According to a Goldman Sachs Research report, the probability of a U.S. recession in the coming year has declined, as recent economic data signal that bringing inflation down to an acceptable level will not require a downturn.

Goldman Sachs economists predict that there’s a 20% chance of recession in the next 12 months, down from their projection of 25%. “That’s still slightly above the unconditional average post-war probability of 15% — a recession has occurred approximately every seven years — but far below the 54% median among forecasters in the latest Wall Street Journal survey (which is down from 61% three months ago),” said the Goldman Sachs report.

Experts further say that the recent inflation and payroll data make it likely that the US will avoid one, or that it will be a very mild one if it does occur. 

"Median forecast probability has not dropped below 60 per cent since October 2022, and the yield curve has stayed inverted since July 2022," Madhavi Arora, Lead Economist at the brokerage firm Emkay Global Financial Services, was quoted as saying by Livemint.

Yield Curve inversion is generally considered as a reliable predictor of an impending recession. It occurs when the interest rates on long-term bonds are lower than the rates on short-term bonds. 

Jan Hatzius, the chief economist at Goldman Sachs Group Inc. also said that the US economy has a better chance of avoiding a recession in the next 12 months.  

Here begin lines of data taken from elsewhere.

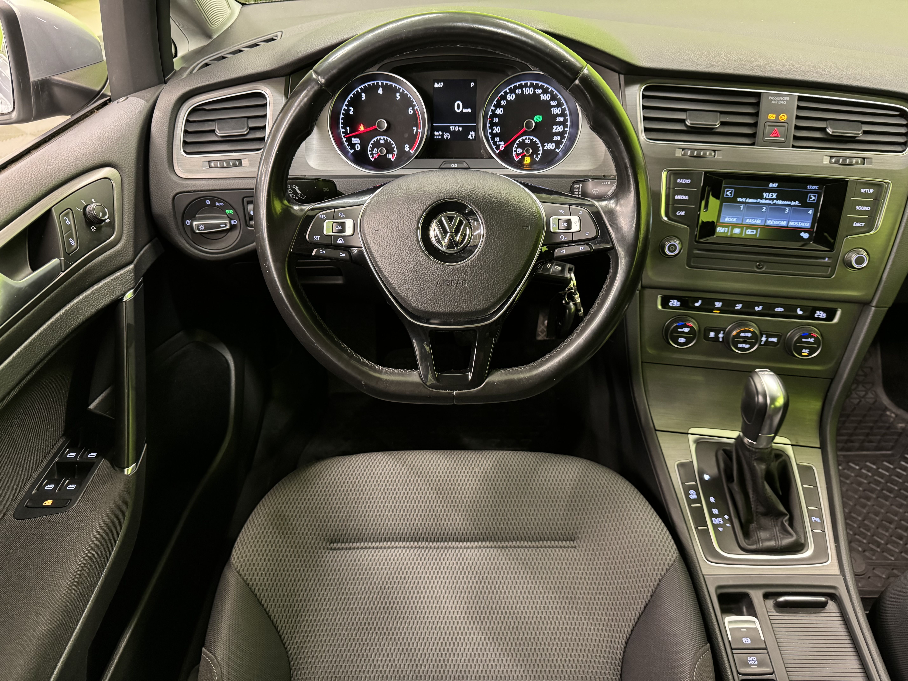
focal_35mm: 24
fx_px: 630
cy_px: 340
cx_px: 454
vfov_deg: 56.8
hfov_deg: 71.6
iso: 800
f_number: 1.78
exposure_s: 1/33
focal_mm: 6.76
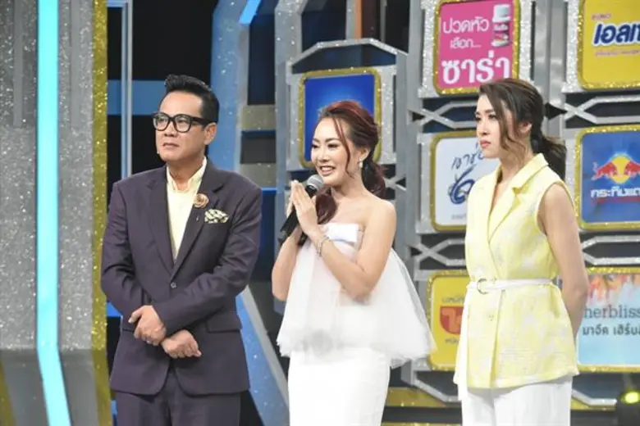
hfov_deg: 14.0
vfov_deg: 9.3
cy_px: 213
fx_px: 2613
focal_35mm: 147
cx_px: 320
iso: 2500
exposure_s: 1/320
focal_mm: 98
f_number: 8
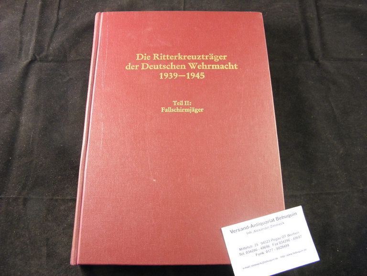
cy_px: 138
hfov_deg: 60.0
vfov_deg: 46.8
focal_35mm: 30
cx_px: 184
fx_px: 318
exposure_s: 1/10
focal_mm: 5.5
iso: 200
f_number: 3.6
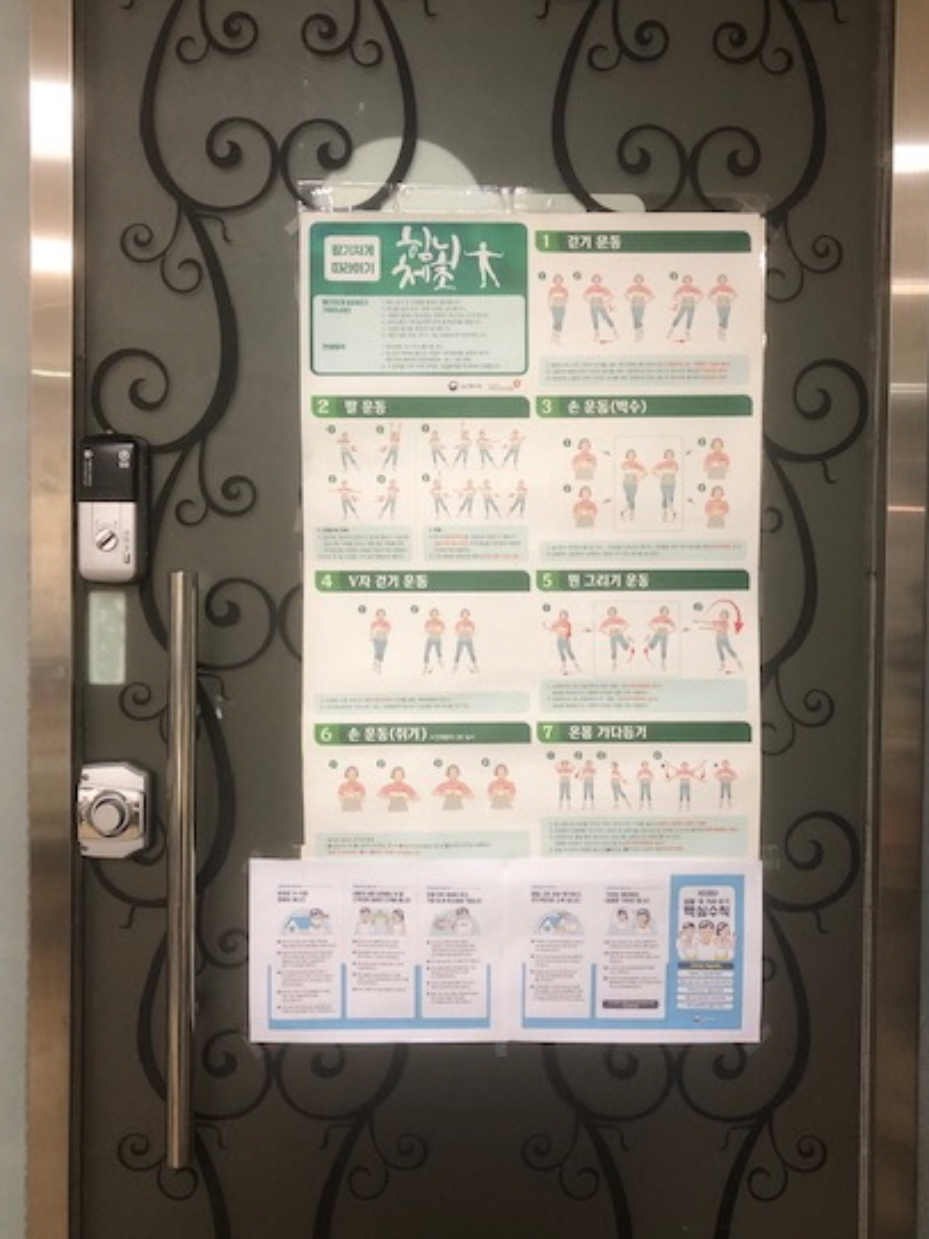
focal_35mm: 33
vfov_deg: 55.4
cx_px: 511
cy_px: 614
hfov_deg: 42.9
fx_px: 1181
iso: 64
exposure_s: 1/15
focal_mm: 4
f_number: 1.8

“At the same time, our economists aren’t as concerned as some about the inverted yield curve in the U.S. Conceptually, an inverted curve means the rates market is pricing future cuts that are large enough to outweigh the term premium (investors typically require more compensation to hold a bond for a longer period of time). In the past, this has generally only happened in situations when a recession was becoming clearly visible — hence the curve’s strong track record as a recession predictor,” Hatzius said.

Also read: This Is How Much Google Employees Earn Annually

Despite Fed hiking the interest rates over the past one year, this has not been a hard blow on the US economy because the real Fed Funds Rate (FFS) still remains below the rates seen in the past rate hike cycles that led to recessions.

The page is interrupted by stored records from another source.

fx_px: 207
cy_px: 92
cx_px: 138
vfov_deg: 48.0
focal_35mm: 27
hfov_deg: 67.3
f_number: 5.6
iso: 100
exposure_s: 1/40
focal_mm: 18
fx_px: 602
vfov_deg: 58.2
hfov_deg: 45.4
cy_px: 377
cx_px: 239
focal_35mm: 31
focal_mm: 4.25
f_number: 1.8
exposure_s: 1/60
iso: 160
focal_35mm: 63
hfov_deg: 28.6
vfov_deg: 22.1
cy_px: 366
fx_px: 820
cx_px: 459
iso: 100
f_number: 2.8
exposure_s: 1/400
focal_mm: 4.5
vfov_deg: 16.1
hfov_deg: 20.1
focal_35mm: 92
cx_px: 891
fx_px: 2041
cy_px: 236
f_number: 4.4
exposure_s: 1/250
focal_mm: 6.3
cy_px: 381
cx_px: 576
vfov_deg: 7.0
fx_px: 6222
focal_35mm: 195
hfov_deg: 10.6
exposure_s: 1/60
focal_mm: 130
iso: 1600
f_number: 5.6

"Monetary policy has only just turned restrictive, and is still far lower than in previous hiking cycles. Despite the Fed having hiked rates by 500bps in under 12 months, one of the sharpest rate cycles ever, the real Fed Funds Rate only turned positive in March and remains well below the real rate seen in past Fed hiking cycles that led to recessions," said Arora.

What will happen next?

The Leading Economic Index, a measure which anticipates future economic activity, has declined for the US by 0.7% in June to 106.1 following a revised decrease of 0.6% in May, as per Reuters report. The decline was slightly greater than the median expectation among economists in a Reuters poll for a 0.6% decrease.

“Taken together, June’s data suggests economic activity will continue to decelerate in the months ahead,” Justyna Zabinska-La Monica, senior manager of business cycle indicators at The Conference Board, said in a statement. 

"Elevated prices, tighter monetary policy, harder-to-get credit, and reduced government spending are poised to dampen economic growth further," Zabinska-La Monica further added.